*Collected data*.
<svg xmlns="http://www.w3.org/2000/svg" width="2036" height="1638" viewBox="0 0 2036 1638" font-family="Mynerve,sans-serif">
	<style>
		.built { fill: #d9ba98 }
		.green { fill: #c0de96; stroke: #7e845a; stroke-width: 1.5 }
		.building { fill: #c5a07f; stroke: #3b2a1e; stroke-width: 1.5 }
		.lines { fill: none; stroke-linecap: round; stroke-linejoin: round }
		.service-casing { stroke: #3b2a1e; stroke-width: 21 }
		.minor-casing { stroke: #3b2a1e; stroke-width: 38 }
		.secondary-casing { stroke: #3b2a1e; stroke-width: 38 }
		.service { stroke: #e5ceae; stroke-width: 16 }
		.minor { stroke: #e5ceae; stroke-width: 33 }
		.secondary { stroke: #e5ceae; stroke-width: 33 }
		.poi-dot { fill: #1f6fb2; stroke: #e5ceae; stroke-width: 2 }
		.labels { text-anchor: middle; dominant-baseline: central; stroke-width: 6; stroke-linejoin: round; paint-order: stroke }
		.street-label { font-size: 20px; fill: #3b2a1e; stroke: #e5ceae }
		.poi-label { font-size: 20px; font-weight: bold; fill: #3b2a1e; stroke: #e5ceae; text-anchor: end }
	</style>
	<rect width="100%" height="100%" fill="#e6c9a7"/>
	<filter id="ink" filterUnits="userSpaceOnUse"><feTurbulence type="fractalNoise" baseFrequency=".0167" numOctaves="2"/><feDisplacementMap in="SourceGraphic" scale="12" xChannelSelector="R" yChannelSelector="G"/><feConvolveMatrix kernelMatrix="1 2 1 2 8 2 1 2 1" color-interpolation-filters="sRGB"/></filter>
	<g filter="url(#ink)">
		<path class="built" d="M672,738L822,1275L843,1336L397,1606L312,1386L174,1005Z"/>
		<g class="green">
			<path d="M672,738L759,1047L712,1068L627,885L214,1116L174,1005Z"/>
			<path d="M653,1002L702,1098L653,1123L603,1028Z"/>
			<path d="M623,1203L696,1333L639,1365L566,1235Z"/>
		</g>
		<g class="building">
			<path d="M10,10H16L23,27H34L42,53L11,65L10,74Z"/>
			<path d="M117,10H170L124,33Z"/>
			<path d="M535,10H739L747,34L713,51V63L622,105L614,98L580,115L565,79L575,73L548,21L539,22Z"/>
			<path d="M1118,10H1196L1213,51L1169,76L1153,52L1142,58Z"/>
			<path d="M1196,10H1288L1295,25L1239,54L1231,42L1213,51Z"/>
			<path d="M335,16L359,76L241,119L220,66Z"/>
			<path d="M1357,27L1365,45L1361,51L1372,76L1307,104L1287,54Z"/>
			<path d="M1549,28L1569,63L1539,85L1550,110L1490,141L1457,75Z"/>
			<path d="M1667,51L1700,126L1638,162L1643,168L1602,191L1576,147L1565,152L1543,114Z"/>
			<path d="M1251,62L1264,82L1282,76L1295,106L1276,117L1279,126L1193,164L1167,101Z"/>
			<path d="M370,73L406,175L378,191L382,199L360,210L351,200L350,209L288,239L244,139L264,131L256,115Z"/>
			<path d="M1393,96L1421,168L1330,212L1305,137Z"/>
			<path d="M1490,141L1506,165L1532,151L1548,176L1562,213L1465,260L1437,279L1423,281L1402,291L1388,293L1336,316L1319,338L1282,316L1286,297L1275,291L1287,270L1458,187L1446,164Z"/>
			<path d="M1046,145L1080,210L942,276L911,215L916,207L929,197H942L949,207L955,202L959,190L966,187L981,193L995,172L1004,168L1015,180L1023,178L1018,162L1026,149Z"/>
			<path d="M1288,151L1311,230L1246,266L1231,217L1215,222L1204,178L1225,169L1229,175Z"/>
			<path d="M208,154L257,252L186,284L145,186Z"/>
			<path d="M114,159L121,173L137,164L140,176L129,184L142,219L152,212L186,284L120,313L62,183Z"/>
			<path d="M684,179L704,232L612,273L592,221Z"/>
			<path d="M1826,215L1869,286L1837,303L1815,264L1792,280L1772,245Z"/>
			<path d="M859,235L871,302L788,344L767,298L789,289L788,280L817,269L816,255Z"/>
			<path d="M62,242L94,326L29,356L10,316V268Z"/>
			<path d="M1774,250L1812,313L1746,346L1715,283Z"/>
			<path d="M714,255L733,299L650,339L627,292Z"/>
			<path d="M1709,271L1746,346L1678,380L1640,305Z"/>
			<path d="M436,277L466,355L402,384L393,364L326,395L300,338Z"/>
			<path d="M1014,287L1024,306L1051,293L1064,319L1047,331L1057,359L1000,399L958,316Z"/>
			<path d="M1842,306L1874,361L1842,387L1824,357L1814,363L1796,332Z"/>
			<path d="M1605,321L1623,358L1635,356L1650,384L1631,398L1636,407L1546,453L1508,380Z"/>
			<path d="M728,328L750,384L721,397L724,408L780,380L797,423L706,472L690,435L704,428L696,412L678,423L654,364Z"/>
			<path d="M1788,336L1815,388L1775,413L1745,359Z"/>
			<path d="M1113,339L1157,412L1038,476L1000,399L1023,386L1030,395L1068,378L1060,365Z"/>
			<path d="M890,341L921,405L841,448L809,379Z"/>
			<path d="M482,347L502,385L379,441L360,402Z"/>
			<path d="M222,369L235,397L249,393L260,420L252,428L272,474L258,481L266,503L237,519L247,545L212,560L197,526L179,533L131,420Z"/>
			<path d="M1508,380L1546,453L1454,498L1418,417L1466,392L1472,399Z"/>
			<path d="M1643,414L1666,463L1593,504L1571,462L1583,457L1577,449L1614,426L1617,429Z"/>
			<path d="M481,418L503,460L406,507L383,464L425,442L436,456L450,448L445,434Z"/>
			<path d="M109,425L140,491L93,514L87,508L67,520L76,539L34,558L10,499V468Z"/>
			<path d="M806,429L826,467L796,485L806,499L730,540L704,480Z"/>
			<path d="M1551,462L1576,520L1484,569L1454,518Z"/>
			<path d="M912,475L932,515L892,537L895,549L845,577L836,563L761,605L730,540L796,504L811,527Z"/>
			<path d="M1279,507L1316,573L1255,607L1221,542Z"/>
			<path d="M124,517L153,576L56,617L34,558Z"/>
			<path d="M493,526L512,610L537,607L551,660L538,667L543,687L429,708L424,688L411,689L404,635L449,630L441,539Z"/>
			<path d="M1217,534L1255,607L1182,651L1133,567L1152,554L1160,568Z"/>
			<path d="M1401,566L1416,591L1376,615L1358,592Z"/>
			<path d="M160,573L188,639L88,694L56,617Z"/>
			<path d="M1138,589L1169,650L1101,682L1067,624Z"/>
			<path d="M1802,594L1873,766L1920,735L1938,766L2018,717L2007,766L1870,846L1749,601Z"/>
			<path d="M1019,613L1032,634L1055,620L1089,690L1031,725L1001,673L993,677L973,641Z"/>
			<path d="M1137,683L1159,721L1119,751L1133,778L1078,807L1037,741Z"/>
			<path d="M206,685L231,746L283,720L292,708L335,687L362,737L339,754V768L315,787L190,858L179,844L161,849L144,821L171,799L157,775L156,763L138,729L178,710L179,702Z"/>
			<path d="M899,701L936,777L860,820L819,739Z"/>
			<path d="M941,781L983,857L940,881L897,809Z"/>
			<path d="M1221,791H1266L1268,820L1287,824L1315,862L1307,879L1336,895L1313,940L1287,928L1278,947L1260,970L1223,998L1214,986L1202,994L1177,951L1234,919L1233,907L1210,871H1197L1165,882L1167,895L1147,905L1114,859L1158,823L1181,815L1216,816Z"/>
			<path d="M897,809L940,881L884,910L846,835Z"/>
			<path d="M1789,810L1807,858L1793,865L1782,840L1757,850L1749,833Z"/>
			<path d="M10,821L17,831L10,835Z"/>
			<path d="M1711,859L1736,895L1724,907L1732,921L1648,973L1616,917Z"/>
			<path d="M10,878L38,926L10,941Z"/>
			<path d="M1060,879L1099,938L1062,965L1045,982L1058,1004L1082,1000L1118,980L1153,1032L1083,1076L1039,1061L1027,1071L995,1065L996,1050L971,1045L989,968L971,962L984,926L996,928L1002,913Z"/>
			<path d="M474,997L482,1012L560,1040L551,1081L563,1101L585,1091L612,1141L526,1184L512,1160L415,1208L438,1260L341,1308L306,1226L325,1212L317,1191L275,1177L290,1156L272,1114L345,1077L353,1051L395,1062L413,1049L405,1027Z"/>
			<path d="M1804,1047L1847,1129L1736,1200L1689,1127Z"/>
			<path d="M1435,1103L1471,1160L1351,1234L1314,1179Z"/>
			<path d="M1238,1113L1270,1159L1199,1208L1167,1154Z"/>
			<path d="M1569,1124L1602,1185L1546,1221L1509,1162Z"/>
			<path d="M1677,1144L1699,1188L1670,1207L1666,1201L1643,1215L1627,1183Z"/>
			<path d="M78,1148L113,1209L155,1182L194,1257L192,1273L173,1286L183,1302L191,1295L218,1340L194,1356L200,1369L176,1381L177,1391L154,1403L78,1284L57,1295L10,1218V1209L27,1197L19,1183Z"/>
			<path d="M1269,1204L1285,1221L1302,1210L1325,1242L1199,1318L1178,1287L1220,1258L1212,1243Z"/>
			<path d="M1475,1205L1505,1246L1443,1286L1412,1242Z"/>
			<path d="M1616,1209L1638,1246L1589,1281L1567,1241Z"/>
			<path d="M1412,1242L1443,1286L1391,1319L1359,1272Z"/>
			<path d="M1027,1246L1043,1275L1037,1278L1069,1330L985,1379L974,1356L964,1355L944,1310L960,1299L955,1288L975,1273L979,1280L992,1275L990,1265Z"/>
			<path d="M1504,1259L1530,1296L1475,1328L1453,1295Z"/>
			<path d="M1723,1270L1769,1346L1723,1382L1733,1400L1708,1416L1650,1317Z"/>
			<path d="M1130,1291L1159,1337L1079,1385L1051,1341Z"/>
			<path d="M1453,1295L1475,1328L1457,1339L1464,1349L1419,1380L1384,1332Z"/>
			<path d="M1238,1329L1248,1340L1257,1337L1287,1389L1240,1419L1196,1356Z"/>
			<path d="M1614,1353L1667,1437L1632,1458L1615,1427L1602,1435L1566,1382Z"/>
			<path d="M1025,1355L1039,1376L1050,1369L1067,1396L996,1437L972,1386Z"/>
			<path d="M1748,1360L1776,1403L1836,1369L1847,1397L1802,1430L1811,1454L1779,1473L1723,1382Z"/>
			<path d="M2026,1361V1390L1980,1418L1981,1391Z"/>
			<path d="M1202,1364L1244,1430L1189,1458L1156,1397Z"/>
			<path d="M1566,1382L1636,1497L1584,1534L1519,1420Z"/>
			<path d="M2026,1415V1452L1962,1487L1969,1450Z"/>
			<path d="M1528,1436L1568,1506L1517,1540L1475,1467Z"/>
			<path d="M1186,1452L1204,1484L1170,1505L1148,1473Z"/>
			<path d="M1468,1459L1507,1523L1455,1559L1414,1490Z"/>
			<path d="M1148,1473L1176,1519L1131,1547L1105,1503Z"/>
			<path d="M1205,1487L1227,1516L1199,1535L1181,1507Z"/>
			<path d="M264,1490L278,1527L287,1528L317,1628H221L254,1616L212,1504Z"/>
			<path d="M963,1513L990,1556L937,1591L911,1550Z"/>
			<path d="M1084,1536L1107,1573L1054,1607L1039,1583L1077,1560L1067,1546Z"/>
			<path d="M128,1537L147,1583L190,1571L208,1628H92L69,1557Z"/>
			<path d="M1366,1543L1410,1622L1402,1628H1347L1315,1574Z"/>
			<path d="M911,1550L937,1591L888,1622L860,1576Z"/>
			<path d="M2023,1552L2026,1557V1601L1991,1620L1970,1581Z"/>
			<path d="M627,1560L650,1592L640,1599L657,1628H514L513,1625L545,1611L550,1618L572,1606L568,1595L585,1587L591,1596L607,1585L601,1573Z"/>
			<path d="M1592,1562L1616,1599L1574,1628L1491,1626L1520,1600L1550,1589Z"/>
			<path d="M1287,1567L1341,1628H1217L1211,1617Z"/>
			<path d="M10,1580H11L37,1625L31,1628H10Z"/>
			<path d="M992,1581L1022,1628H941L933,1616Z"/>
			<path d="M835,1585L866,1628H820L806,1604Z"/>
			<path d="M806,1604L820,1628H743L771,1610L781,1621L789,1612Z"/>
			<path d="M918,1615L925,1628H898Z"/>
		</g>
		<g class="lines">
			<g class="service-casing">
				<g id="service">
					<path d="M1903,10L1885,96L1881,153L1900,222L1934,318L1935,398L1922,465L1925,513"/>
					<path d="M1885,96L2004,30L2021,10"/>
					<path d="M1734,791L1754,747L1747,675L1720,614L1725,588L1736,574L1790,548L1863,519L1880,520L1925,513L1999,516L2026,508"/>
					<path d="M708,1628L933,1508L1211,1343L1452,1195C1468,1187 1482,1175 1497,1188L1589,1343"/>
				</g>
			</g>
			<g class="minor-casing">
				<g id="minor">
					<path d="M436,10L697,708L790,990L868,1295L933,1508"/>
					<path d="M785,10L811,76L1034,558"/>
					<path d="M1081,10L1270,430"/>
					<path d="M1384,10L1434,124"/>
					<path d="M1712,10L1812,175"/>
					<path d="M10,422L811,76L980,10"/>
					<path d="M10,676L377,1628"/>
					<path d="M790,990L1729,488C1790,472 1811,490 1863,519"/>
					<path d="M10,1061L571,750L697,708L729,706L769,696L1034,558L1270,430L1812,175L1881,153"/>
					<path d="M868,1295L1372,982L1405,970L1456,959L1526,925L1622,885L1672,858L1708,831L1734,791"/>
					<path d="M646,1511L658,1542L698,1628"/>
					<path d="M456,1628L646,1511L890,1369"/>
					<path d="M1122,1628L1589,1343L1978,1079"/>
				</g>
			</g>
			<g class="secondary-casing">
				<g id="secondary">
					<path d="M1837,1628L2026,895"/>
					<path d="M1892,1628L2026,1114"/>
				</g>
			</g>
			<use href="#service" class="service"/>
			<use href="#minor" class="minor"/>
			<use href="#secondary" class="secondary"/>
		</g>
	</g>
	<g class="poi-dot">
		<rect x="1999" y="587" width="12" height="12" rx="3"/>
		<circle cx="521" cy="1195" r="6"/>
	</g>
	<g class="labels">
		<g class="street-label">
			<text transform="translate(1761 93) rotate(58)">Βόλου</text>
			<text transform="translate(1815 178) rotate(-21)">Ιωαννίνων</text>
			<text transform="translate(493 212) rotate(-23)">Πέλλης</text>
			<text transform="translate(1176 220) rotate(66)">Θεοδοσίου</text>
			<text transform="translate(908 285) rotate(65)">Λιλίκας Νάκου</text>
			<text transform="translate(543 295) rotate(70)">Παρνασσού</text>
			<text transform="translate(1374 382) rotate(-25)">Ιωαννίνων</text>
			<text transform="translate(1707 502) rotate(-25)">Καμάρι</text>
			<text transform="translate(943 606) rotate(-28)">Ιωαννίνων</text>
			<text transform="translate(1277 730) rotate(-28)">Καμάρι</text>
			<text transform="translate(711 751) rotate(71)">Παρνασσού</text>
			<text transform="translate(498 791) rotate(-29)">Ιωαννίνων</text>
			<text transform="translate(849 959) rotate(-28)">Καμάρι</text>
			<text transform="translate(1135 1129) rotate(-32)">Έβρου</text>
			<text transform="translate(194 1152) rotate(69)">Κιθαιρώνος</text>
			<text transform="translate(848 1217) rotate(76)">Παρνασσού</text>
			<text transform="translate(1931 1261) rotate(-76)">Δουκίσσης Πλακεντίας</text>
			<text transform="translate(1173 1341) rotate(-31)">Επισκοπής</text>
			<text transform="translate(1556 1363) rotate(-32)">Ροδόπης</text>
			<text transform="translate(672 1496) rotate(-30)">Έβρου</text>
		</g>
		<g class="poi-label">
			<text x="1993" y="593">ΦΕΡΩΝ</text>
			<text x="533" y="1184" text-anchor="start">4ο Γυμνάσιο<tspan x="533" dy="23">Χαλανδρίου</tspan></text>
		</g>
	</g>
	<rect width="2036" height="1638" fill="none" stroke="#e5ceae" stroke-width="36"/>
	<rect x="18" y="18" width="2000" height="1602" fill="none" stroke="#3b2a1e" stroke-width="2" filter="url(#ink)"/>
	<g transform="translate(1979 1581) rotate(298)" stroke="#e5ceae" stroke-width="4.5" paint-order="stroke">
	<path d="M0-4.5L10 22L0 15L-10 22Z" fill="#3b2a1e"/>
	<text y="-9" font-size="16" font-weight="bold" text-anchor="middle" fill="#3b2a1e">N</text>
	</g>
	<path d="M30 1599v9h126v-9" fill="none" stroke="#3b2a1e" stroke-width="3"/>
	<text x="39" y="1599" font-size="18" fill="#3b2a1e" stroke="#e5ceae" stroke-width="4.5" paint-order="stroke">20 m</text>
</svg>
---
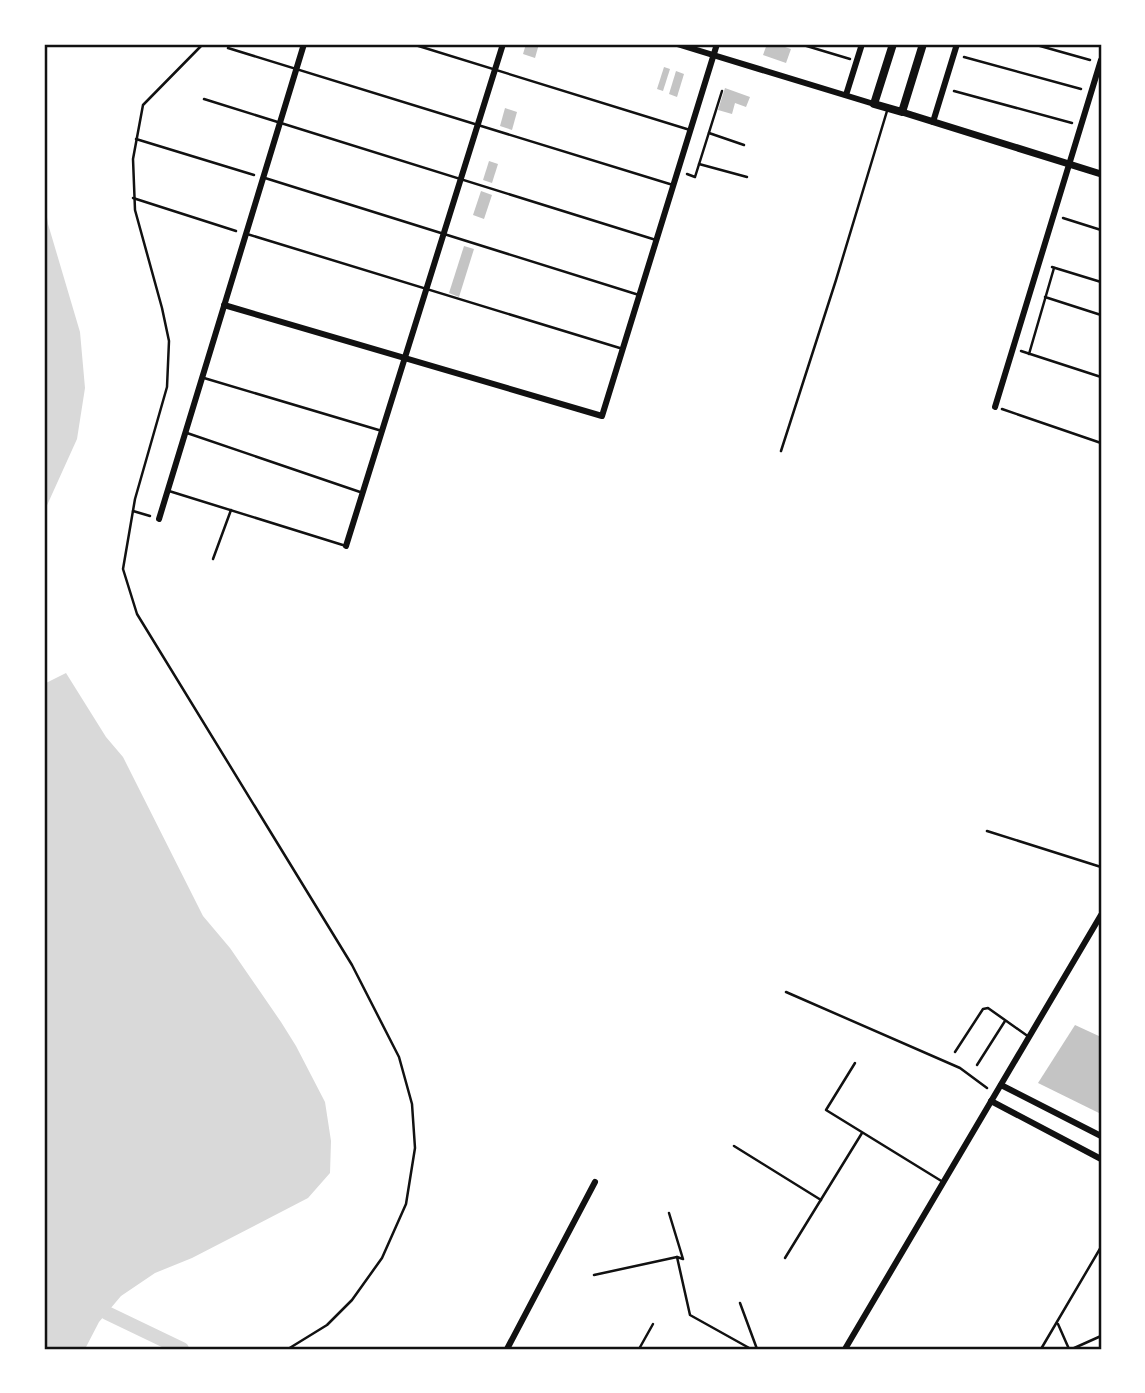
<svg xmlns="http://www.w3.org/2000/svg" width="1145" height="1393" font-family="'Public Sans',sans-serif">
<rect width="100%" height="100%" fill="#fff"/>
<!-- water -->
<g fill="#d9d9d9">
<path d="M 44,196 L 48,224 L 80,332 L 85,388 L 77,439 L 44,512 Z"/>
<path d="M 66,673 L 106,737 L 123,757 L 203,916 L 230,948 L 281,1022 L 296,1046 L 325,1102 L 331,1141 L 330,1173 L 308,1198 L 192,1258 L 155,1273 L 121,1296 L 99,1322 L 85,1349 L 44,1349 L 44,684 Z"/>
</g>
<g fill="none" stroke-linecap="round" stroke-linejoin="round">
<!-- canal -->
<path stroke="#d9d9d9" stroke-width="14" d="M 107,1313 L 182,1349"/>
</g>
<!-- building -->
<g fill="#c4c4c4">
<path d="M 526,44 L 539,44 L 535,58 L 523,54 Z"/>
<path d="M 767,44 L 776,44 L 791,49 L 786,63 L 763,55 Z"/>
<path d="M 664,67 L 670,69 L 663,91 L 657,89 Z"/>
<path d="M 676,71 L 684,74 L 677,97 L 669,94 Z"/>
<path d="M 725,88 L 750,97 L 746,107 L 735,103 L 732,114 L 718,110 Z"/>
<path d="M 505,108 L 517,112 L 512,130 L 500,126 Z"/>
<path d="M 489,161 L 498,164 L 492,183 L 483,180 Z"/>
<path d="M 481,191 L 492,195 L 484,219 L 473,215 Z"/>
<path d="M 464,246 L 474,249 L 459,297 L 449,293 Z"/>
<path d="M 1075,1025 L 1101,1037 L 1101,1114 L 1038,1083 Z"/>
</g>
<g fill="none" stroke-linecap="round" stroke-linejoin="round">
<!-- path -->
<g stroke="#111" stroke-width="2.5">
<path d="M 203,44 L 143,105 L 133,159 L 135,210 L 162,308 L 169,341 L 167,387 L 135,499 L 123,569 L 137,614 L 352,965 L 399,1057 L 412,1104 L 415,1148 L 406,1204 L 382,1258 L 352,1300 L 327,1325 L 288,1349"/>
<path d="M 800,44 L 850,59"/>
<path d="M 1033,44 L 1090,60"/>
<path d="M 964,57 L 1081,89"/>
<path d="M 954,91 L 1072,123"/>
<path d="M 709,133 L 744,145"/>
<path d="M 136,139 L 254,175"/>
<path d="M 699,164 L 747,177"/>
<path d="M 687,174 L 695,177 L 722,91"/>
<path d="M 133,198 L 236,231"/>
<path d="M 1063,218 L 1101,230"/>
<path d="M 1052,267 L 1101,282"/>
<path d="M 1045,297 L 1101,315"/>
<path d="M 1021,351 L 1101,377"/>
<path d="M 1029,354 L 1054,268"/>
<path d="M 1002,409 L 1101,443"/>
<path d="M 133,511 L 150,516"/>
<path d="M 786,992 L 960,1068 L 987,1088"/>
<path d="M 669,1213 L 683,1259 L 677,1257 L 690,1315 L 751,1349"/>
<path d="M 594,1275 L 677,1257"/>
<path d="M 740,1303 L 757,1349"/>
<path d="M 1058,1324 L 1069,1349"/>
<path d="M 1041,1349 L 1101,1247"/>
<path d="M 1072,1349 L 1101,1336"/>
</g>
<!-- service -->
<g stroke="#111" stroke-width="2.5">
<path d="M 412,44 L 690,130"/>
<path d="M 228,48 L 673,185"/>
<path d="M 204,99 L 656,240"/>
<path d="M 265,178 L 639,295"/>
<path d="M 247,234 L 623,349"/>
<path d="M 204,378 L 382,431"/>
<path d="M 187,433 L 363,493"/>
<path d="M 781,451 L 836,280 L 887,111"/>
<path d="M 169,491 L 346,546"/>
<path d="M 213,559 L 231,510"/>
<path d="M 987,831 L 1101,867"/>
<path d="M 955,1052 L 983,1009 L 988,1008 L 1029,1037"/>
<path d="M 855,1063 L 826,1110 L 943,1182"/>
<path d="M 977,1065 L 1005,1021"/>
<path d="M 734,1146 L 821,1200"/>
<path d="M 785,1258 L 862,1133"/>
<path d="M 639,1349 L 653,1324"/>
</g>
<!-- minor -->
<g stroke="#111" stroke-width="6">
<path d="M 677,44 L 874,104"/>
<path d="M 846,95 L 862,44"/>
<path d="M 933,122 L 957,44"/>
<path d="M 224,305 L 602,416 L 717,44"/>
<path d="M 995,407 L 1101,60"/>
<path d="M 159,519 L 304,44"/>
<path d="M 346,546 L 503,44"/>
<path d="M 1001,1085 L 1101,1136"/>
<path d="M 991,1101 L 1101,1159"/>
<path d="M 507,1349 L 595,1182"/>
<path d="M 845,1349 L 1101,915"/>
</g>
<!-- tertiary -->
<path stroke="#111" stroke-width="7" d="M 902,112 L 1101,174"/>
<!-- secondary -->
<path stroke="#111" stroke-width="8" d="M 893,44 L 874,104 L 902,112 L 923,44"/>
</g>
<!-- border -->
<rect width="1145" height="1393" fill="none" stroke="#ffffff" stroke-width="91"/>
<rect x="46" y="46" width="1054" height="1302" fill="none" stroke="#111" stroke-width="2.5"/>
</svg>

*Problem description*. Out of the entries above, write out only the lines between the line holding "526,44 L 539,44" and the line holding "<!-- service -->", inclusive, each exactly as given.

*Response below*.
<path d="M 526,44 L 539,44 L 535,58 L 523,54 Z"/>
<path d="M 767,44 L 776,44 L 791,49 L 786,63 L 763,55 Z"/>
<path d="M 664,67 L 670,69 L 663,91 L 657,89 Z"/>
<path d="M 676,71 L 684,74 L 677,97 L 669,94 Z"/>
<path d="M 725,88 L 750,97 L 746,107 L 735,103 L 732,114 L 718,110 Z"/>
<path d="M 505,108 L 517,112 L 512,130 L 500,126 Z"/>
<path d="M 489,161 L 498,164 L 492,183 L 483,180 Z"/>
<path d="M 481,191 L 492,195 L 484,219 L 473,215 Z"/>
<path d="M 464,246 L 474,249 L 459,297 L 449,293 Z"/>
<path d="M 1075,1025 L 1101,1037 L 1101,1114 L 1038,1083 Z"/>
</g>
<g fill="none" stroke-linecap="round" stroke-linejoin="round">
<!-- path -->
<g stroke="#111" stroke-width="2.5">
<path d="M 203,44 L 143,105 L 133,159 L 135,210 L 162,308 L 169,341 L 167,387 L 135,499 L 123,569 L 137,614 L 352,965 L 399,1057 L 412,1104 L 415,1148 L 406,1204 L 382,1258 L 352,1300 L 327,1325 L 288,1349"/>
<path d="M 800,44 L 850,59"/>
<path d="M 1033,44 L 1090,60"/>
<path d="M 964,57 L 1081,89"/>
<path d="M 954,91 L 1072,123"/>
<path d="M 709,133 L 744,145"/>
<path d="M 136,139 L 254,175"/>
<path d="M 699,164 L 747,177"/>
<path d="M 687,174 L 695,177 L 722,91"/>
<path d="M 133,198 L 236,231"/>
<path d="M 1063,218 L 1101,230"/>
<path d="M 1052,267 L 1101,282"/>
<path d="M 1045,297 L 1101,315"/>
<path d="M 1021,351 L 1101,377"/>
<path d="M 1029,354 L 1054,268"/>
<path d="M 1002,409 L 1101,443"/>
<path d="M 133,511 L 150,516"/>
<path d="M 786,992 L 960,1068 L 987,1088"/>
<path d="M 669,1213 L 683,1259 L 677,1257 L 690,1315 L 751,1349"/>
<path d="M 594,1275 L 677,1257"/>
<path d="M 740,1303 L 757,1349"/>
<path d="M 1058,1324 L 1069,1349"/>
<path d="M 1041,1349 L 1101,1247"/>
<path d="M 1072,1349 L 1101,1336"/>
</g>
<!-- service -->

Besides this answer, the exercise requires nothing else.